4. How long did the symptoms last?

Unknown / Inconnu

5. Was medical treatment provided? Provide details in question 13.

Yes

6. a) Was the person hospitalized?

Yes

6. b) For how long?

Unknown

7. Exposure scenario

Non-occupational

8. How did exposure occur? (Select all that apply)

Application

What was the activity? Please refer to field 13 on Subform II or field 17 of subform III for a detailed description regarding the activity

9. If the exposure occured during application or re-entry, what protective clothing was worn? (select all that apply)

Unknown

10. Route(s) of exposure.

Unknown

11. What was the length of exposure?

<=15 min / <=15 min

12. Time between exposure and onset of symptoms.

<=30 min / <=30 min

13. Provide any additional details about the incident (eg. description of the frequency and severity of the symptoms, type of medical treatment, results from medical tests, outcome of the incident, amount of pesticide exposed to, etc.)

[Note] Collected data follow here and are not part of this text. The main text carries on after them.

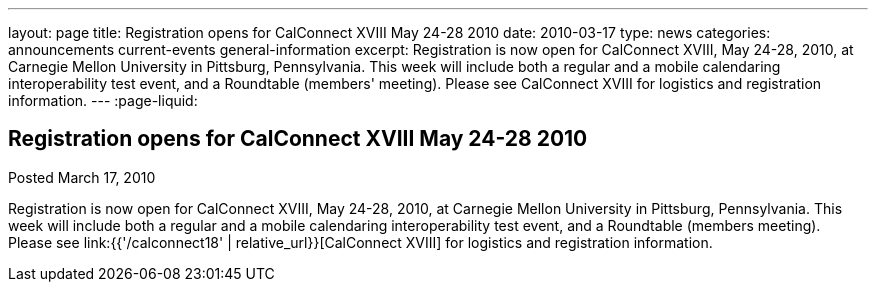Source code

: ---
layout: page
title: Registration opens for CalConnect XVIII May 24-28 2010
date: 2010-03-17
type: news
categories: announcements current-events general-information
excerpt: Registration is now open for CalConnect XVIII, May 24-28, 2010, at Carnegie Mellon University in Pittsburg, Pennsylvania. This week will include both a regular and a mobile calendaring interoperability test event, and a Roundtable (members' meeting). Please see CalConnect XVIII for logistics and registration information.
---
:page-liquid:

== Registration opens for CalConnect XVIII May 24-28 2010

Posted March 17, 2010 

Registration is now open for CalConnect XVIII, May 24-28, 2010, at Carnegie Mellon University in Pittsburg, Pennsylvania. This week will include both a regular and a mobile calendaring interoperability test event, and a Roundtable (members  meeting). Please see link:{{'/calconnect18' | relative_url}}[CalConnect XVIII] for logistics and registration information.


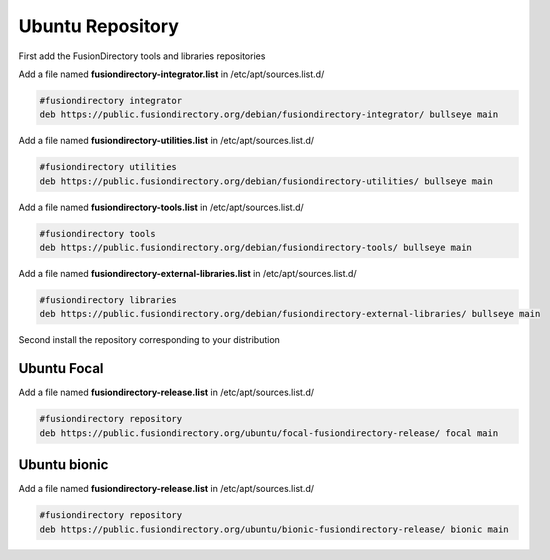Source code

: .. _fd-ubuntu-repository-label:

Ubuntu Repository
'''''''''''''''''

First add the FusionDirectory tools and libraries repositories


Add a file named **fusiondirectory-integrator.list** in /etc/apt/sources.list.d/

.. code-block:: shell

   #fusiondirectory integrator
   deb https://public.fusiondirectory.org/debian/fusiondirectory-integrator/ bullseye main

Add a file named **fusiondirectory-utilities.list** in /etc/apt/sources.list.d/

.. code-block:: shell

   #fusiondirectory utilities
   deb https://public.fusiondirectory.org/debian/fusiondirectory-utilities/ bullseye main

Add a file named **fusiondirectory-tools.list** in /etc/apt/sources.list.d/

.. code-block:: shell

   #fusiondirectory tools
   deb https://public.fusiondirectory.org/debian/fusiondirectory-tools/ bullseye main

Add a file named **fusiondirectory-external-libraries.list** in /etc/apt/sources.list.d/

.. code-block:: shell

   #fusiondirectory libraries
   deb https://public.fusiondirectory.org/debian/fusiondirectory-external-libraries/ bullseye main


Second install the repository corresponding to your distribution 

Ubuntu Focal
^^^^^^^^^^^^

Add a file named **fusiondirectory-release.list** in /etc/apt/sources.list.d/

.. code-block:: shell

   #fusiondirectory repository
   deb https://public.fusiondirectory.org/ubuntu/focal-fusiondirectory-release/ focal main

Ubuntu bionic      
^^^^^^^^^^^^^ 

Add a file named **fusiondirectory-release.list** in /etc/apt/sources.list.d/

.. code-block:: shell

   #fusiondirectory repository
   deb https://public.fusiondirectory.org/ubuntu/bionic-fusiondirectory-release/ bionic main



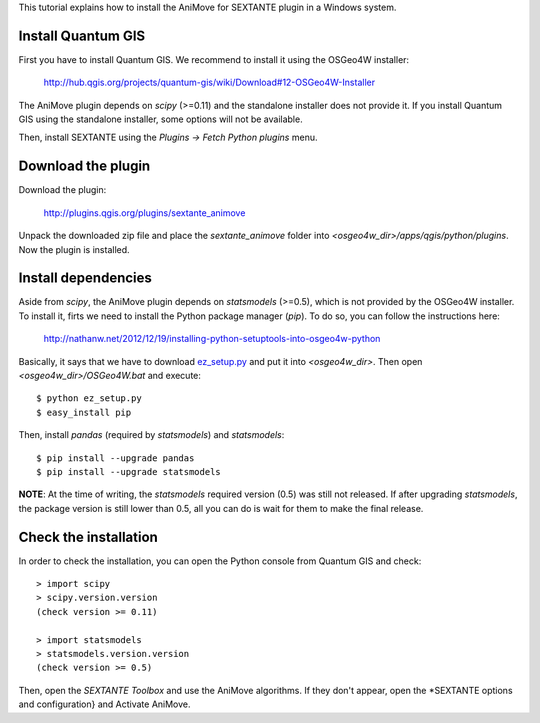 This tutorial explains how to install the AniMove for SEXTANTE plugin in a Windows system.

Install Quantum GIS
-------------------

First you have to install Quantum GIS. We recommend to install it using the OSGeo4W installer:

  http://hub.qgis.org/projects/quantum-gis/wiki/Download#12-OSGeo4W-Installer
  
The AniMove plugin depends on *scipy* (>=0.11) and the standalone installer does not provide it.
If you install Quantum GIS using the standalone installer, some options will not be available.

Then, install SEXTANTE using the *Plugins -> Fetch Python plugins* menu.


Download the plugin
-------------------

Download the plugin:

    http://plugins.qgis.org/plugins/sextante_animove 

Unpack the downloaded zip file and place the *sextante_animove* folder into *<osgeo4w_dir>/apps/qgis/python/plugins*.
Now the plugin is installed.

Install dependencies
--------------------

Aside from *scipy*, the AniMove plugin depends on *statsmodels* (>=0.5), which is not provided by the OSGeo4W 
installer. To install it, firts we need to install the Python package manager (*pip*). To do so, you can follow
the instructions here:

  http://nathanw.net/2012/12/19/installing-python-setuptools-into-osgeo4w-python
  
Basically, it says that we have to download `ez_setup.py <http://peak.telecommunity.com/dist/ez_setup.py>`_ and
put it into *<osgeo4w_dir>*. Then open *<osgeo4w_dir>/OSGeo4W.bat* and execute::

  $ python ez_setup.py
  $ easy_install pip
  
Then, install *pandas* (required by *statsmodels*) and *statsmodels*::

  $ pip install --upgrade pandas
  $ pip install --upgrade statsmodels
  
**NOTE**: At the time of writing, the *statsmodels* required version (0.5) was still not released. If after 
upgrading *statsmodels*, the package version is still lower than 0.5, all you can do is wait for them to make 
the final release.

Check the installation
----------------------

In order to check the installation, you can open the Python console from Quantum GIS and check::

  > import scipy
  > scipy.version.version
  (check version >= 0.11)

  > import statsmodels
  > statsmodels.version.version
  (check version >= 0.5)

Then, open the *SEXTANTE Toolbox* and use the AniMove algorithms. If they don't appear, open the 
*SEXTANTE options and configuration} and Activate AniMove.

8/9/2017 Caller's stepfather was spraying product 2 days ago. Within 30 minutes, caller's stepfather began to develop eye irritation and lung irritation. He was seen at the emergency department. Unspecified blood tests, chest x-ray, and an unspecified scan of his chest were performed. He was found to have blood clots in his lungs, and was admitted to the hospital. Caller knows that he is receiving intravenous fluids. The treating physicians do not think that his use of the product is related to the events. 8/10/2017 Attempted call back to the original caller. A message was left requesting follow up information.

To be determined by Registrant

14. Severity classification.

Major

15. Provide supplemental information here.